You have magazines and books, that's a start. Assuming you have a TV or can watch TV shows online, you could do that. Even if you're not actively watching everything, it'll help you pick up on a few words and phrases and get a better notion of how you should sound when speaking. Even if you don't like Serbian music, you could still listen to Serbian radio shows and podcasts; things like talk shows or anything that relies on conversation is good for this. You could also try to find some audiobooks if there are any.

Part of the principle behind Rosetta Stone, if I recall correctly, is to simulate immersion in a language and the experience of being completely surrounded by it and learning through that. You don't have to simulate it now because you're actually doing immersion. Try to think in Serbian sometimes and learn names for basic things as well as phrases. Even if it's weird in the beginning, don't give up, soon you'll realise that you understand and remember more than you think. You could also try to write down phrases or words that you have a hard time remembering or which are unfamiliar to you, and then study them. From a quick search I've found a few resources and a couple of textbooks, you could try to use them if you need some more structure.

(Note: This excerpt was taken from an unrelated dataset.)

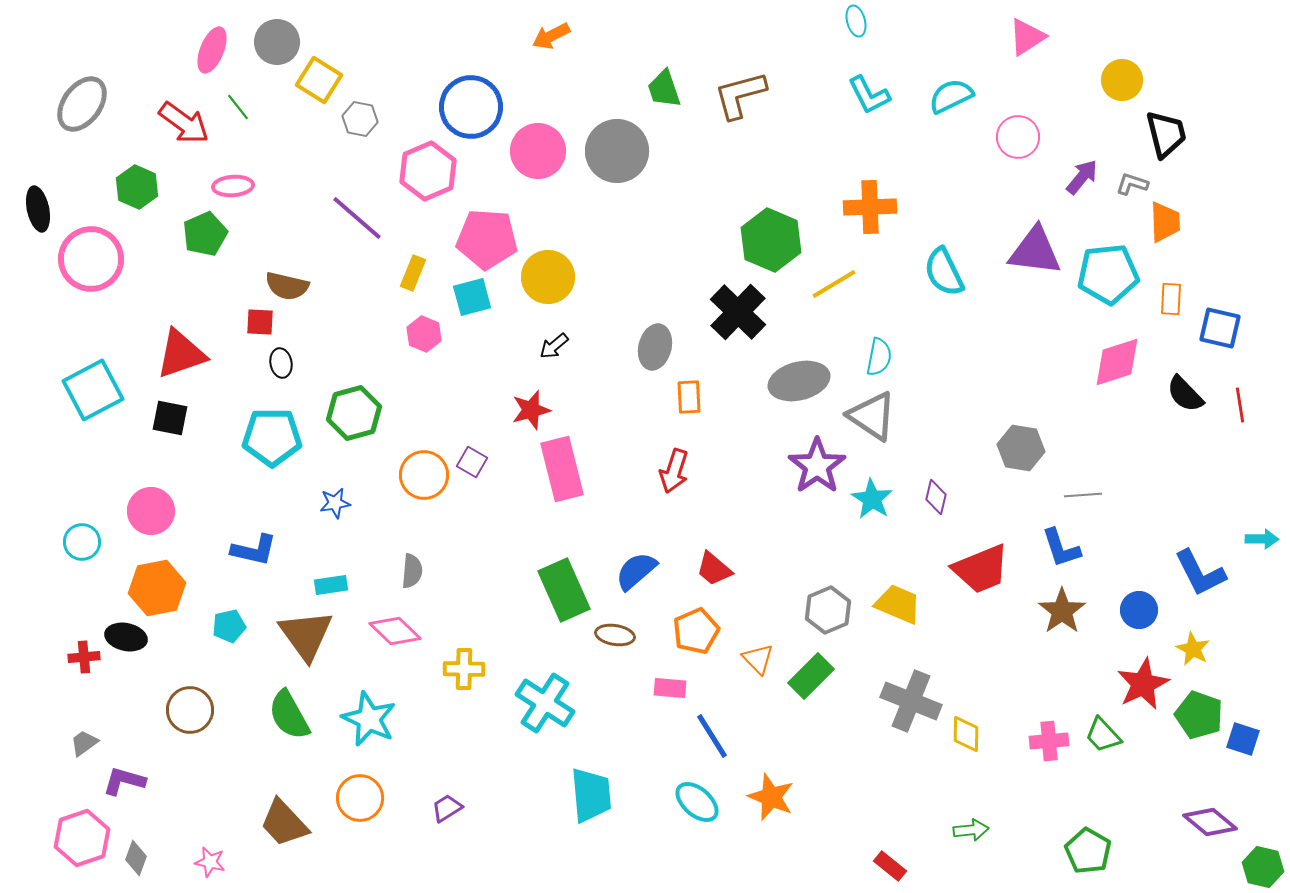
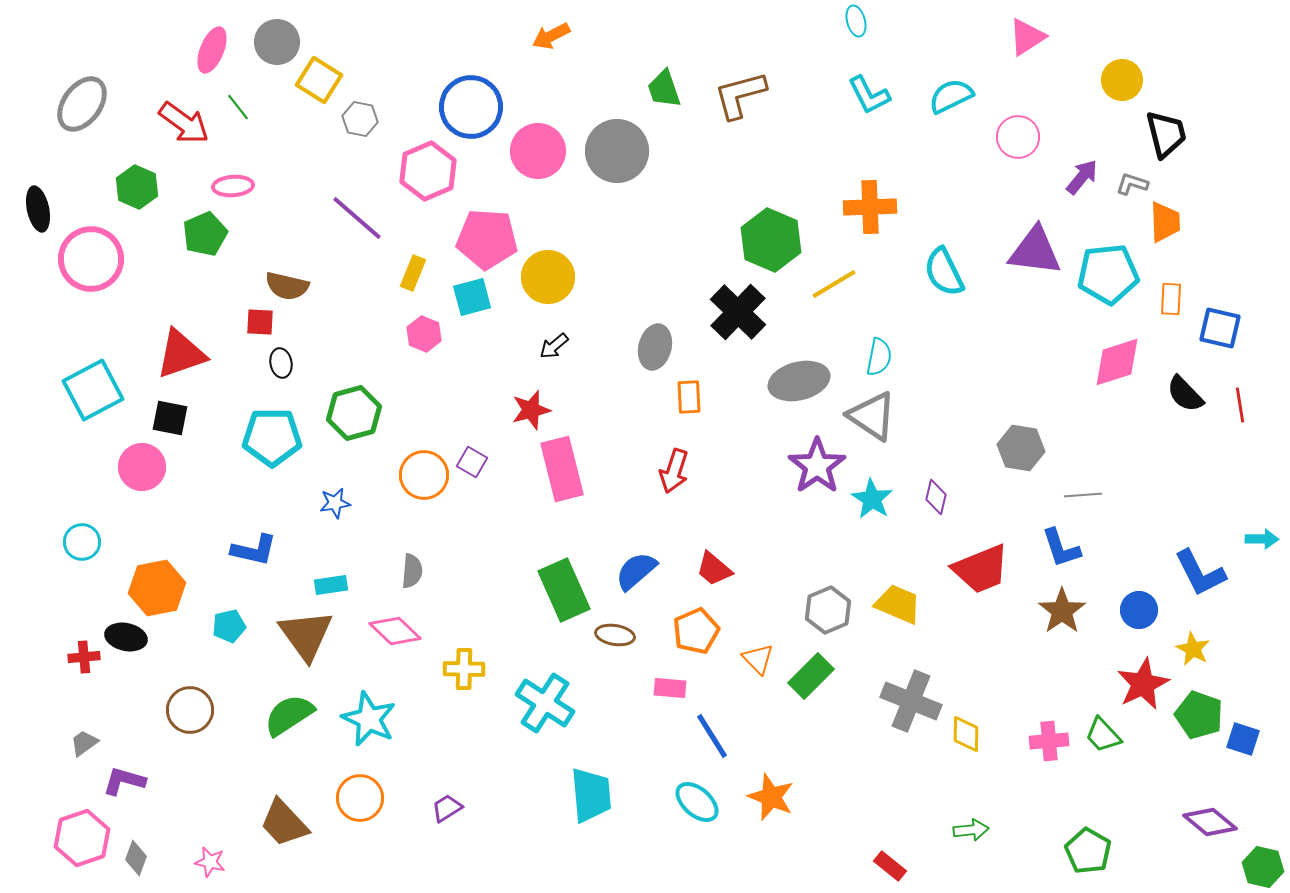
pink circle at (151, 511): moved 9 px left, 44 px up
green semicircle at (289, 715): rotated 86 degrees clockwise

Something that will definitely help is getting native speakers to talk to. Even if you don't know anyone in your new city, you can use sites like couchsurfing.org or that meet-up site (I can't remember the name as I've never used it) to find people to talk to, even people interested in doing a language exchange or helping you practice. It might also help to find some classes if you can, since even native speakers can make mistakes or have lots of variation in their speech, even if you don't have much money, there may be some options in your area like cheap classes aimed at people who are new in the country.

You could also take the structure of courses like Rosetta Stone to guide yourself on what you need to learn. For instance, most textbooks and courses start with greetings, then may discuss nationalities and the verb "to be", and so on. You could apply that structure and sort of create your own course.

Generally, just get out there and learn, and try to expose yourself to the language as much as possible.